■ Your objective ■
Copy all records verbatim, images excluded.

■ Listed entries ■

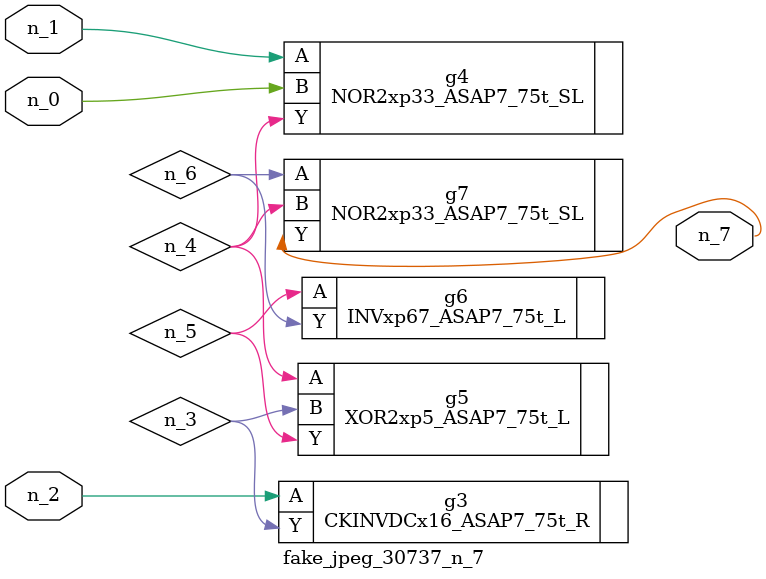
<source format=v>
module fake_jpeg_30737_n_7 (n_0, n_2, n_1, n_7);

input n_0;
input n_2;
input n_1;

output n_7;

wire n_3;
wire n_4;
wire n_6;
wire n_5;

CKINVDCx16_ASAP7_75t_R g3 ( 
.A(n_2),
.Y(n_3)
);

NOR2xp33_ASAP7_75t_SL g4 ( 
.A(n_1),
.B(n_0),
.Y(n_4)
);

XOR2xp5_ASAP7_75t_L g5 ( 
.A(n_4),
.B(n_3),
.Y(n_5)
);

INVxp67_ASAP7_75t_L g6 ( 
.A(n_5),
.Y(n_6)
);

NOR2xp33_ASAP7_75t_SL g7 ( 
.A(n_6),
.B(n_4),
.Y(n_7)
);


endmodule
</source>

■ Answer for this exercise ■
<source format=v>
module fake_jpeg_30737_n_7 (n_0, n_2, n_1, n_7);

input n_0;
input n_2;
input n_1;

output n_7;

wire n_3;
wire n_4;
wire n_6;
wire n_5;

CKINVDCx16_ASAP7_75t_R g3 ( 
.A(n_2),
.Y(n_3)
);

NOR2xp33_ASAP7_75t_SL g4 ( 
.A(n_1),
.B(n_0),
.Y(n_4)
);

XOR2xp5_ASAP7_75t_L g5 ( 
.A(n_4),
.B(n_3),
.Y(n_5)
);

INVxp67_ASAP7_75t_L g6 ( 
.A(n_5),
.Y(n_6)
);

NOR2xp33_ASAP7_75t_SL g7 ( 
.A(n_6),
.B(n_4),
.Y(n_7)
);


endmodule
</source>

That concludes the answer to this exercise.